Friday, April 27, 2007

The Forgotten Movies - Scott Reynolds' HEAVEN

Stuck inside all day thanks to the Nor'easter of 2007 from two weeks ago, I looked upon my frighteningly vast DVD collection (it's like a fungus, it just keep growing) and tried to figure out what I wanted to watch. When ever this happens I usually start with my Criterions, since there are still many I've yet to watch, and works its way into various different sections, like the box sets and the like. Then it occurred to me that there was a title I wanted to watch again because I was thinking of writing about it for the site. A film I saw back in 1999, purchased and loaned out a few times and then never watched it again, like much of my collection. I'm not one of those who will watch a film on DVD obsessively again and again, although I'll sample a scene here or a chunk there, mainly because I feel that if I'm going to devote my time to watching a film, it should be one I've never seen before. But there is a steadily growing list of films I liked very much that I want to revisit again, especially films I watched when the DVDs were new back at the start of the decade. One such film was Scott Reynolds' HEAVEN, a victim of the Miramax dump bin that played one contractually obliging week in L.A. before it was shunted off to video. The film probably would have stayed under my radar if it wasn't for my friend Mitch Davis, programmer for Montreal's Fantasia Film Festival and a longtime supporter of Reynolds' work.
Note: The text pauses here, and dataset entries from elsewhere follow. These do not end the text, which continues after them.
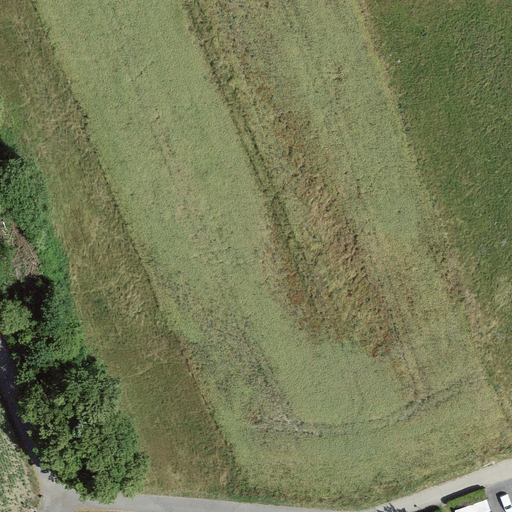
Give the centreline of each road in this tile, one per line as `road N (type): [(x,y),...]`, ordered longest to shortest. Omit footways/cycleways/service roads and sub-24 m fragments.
road 1 (residential): [(58,499),(0,349)]
road 2 (residential): [(184,511),(58,499)]
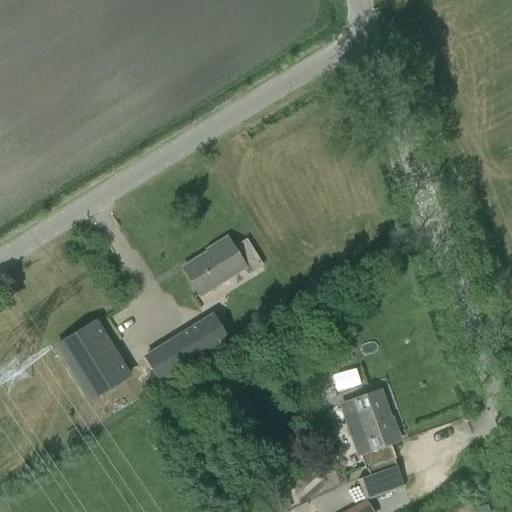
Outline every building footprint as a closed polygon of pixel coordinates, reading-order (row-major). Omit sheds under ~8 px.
[(233,249),(228,241),(182,269),(199,298),(244,270),(248,276),(262,267),(246,241),(233,249)] [(227,340),(212,317),(144,359),(159,383),(227,340)] [(127,378),(94,324),(56,347),(89,401),(127,378)] [(332,374),(336,391),(359,386),(356,369),(332,374)] [(367,449),(361,451),(370,476),(357,480),(364,500),(403,487),(393,458),(394,457),(389,445),(400,441),(380,391),(350,402),(367,449)]
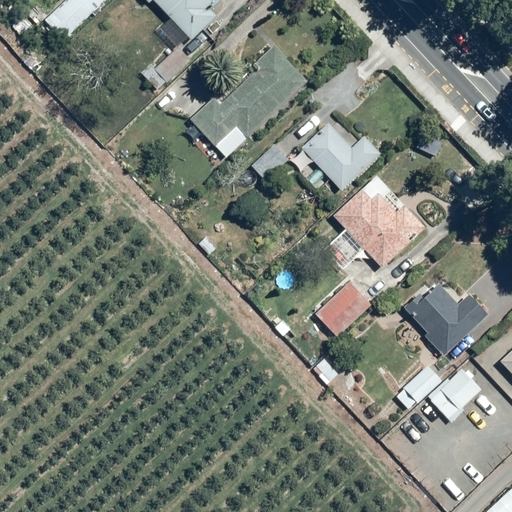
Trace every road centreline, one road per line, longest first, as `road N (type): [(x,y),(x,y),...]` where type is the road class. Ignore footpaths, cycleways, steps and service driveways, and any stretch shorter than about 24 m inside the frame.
road 1 (secondary): [(511,141),(379,0)]
road 2 (secondary): [(427,0),(511,90)]
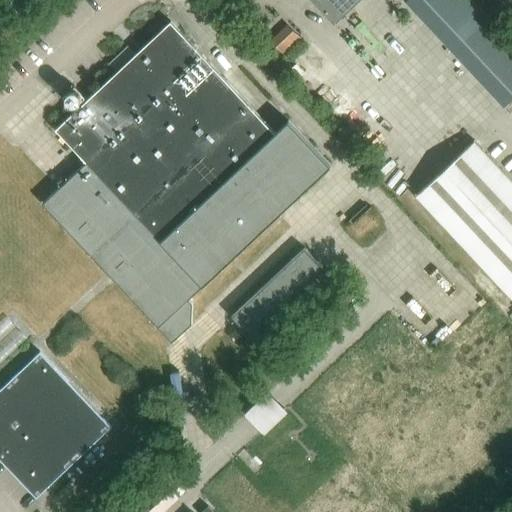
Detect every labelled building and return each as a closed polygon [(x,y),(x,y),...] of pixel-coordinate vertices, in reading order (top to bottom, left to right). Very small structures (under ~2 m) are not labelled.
[(359,0),(311,0),(334,24),(359,0)] [(511,43),(471,0),(404,0),(504,106),(511,98),(511,43)] [(274,132),(170,21),(55,130),(85,162),(41,203),(171,341),(191,323),(191,302),(188,298),(330,165),(288,120),(274,132)] [(291,21),(274,37),(287,52),(305,35),(291,21)] [(511,294),(511,181),(474,141),(473,139),(413,195),(509,297),(511,294)] [(249,336),(322,267),(304,248),(231,316),(249,336)] [(0,458),(36,497),(111,427),(41,351),(0,389),(0,458)] [(272,388),(248,411),(268,432),(292,409),(272,388)]
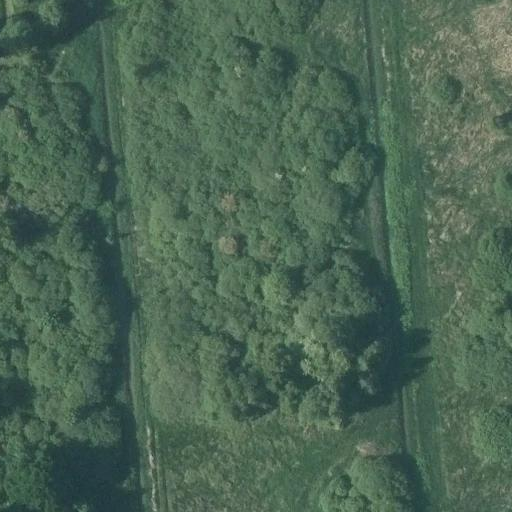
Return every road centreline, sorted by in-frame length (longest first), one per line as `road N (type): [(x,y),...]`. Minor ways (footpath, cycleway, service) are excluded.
road 1 (track): [(164,511),(118,0)]
road 2 (track): [(132,0),(0,60)]
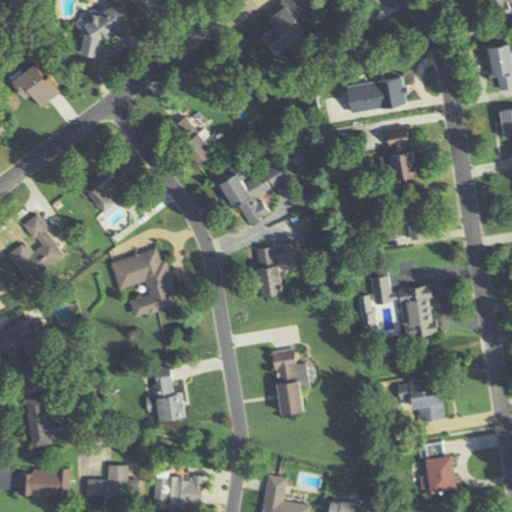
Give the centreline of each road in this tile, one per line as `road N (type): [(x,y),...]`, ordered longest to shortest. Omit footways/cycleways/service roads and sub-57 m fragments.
road 1 (residential): [(511,447),(458,111),(436,32),(415,0)]
road 2 (residential): [(230,511),(239,423),(211,254),(184,199),(113,101)]
road 3 (residential): [(0,186),(186,47)]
Despite the dumping, he was able to schedule the film at the 1999 edition of Fantasia and my friends who attended agreed that it was a film worth seeing. Once I did, later in '99, I found that I couldn't agree more and now, 8 years later, I'm glad to say it holds up very well.

In a sense, I can understand why HEAVEN got the treatment it did, because if you put it in front of a test audience full of normal folk in Clifton, NJ (one of Mirimax's old testing grounds), they're probably not going to take too kind to it. The story is sometimes told out of sequence and the characters are not always likable. There's a certain amount of violence and unpleasantness to the material, and on top of that, it requires the viewer pay attention and take several leaps of faith. To use one of my favorite expressions, this is not a movie for dumb people. But for everyone else, HEAVEN should prove to be an intriguing entertainment and the kind of movie that movie lovers like to love. To give you a basic rundown (while not giving away too much), it's the story of a nasty divorce between architect/gambling addict Joanna Going, perpetuated by her psychiatrist/lover (Patrick Malahide). Thrown into the mix are a strip club owner (Richard Schiff), a bouncer (Karl Urban) and a transvestite stripper named Heaven (Danny Edwards) with the power of second sight. While it's a small movie, it's a big story and Reynolds deftly juggles a lot of plot lines in the air all at once. Personally speaking, I never once lost track of what's going on, but at the same time when I was conditioning myself to expect the odd jump cuts in the narrative I often found the film surprising me by what was and wasn't going to happen. Actually, HEAVEN is full of surprises, which is what's so good about it. I wouldn't think that the character of Heaven would be so compelling (or so well played by Edwards, who hasn't done much since) or that the film's fits of humor and violence would be as impactful as they are, but they are.

In a way, HEAVEN looks like a prototypical indie movie of the 1990s, a sort of PULP FICTION meets THE CRYING GAME, but instead of being yet another tired example of its genre it turns out to be the last work of real substance. Credit this to writer/director Reynolds, adapting Chad Taylor's 1994 novel, for taking material that could have floundered on the screen and making it exciting storytelling. Setting the film in his native New Zealand, the fact that the three leads are all Americans in New Zealand (no efforts are made to disguise the location, thank goodness) is a little off-putting at first, but quickly brushes aside as the story progresses. This is one of the few films about divorce that lets things get really ugly and Donovan and Going are both sensational, never better, in fact. Schiff is likewise terrific as a sleazy nightclub owner, funny one moment (he has a great monologue where he describes his dream movie called "Chairman of the Board"), convincingly psychotic the next and, again, Edwards is excellent as Heaven. Reynolds' games with the narrative never once loses focus on the characters; he wisely keeps them the focus so that when he tells the story out of sequence we're still caught up in their plight. Knowing this was a Miramax release, I can't help but wonder just how much the Weinsteins tried to fuck with it and how much of Reynolds' vision actually survived. Considering that the film's running time in New Zealand is the same as it is here, I'm hopeful that it survived completely intact.

Reynolds has only made one film since HEAVEN (the slight but effective thriller WHEN STRANGERS APPEAR) and outside of some work on THE LORD OF THE RINGS trilogy for pal Peter Jackson (whose partner Frances Walsh gets a script consultant credit here), he's still M.I.A. and I'd love to see him come up with something new. Just as good, I'd love to see HEAVEN finally find an audience and get some recognition, because it's a good fucking movie.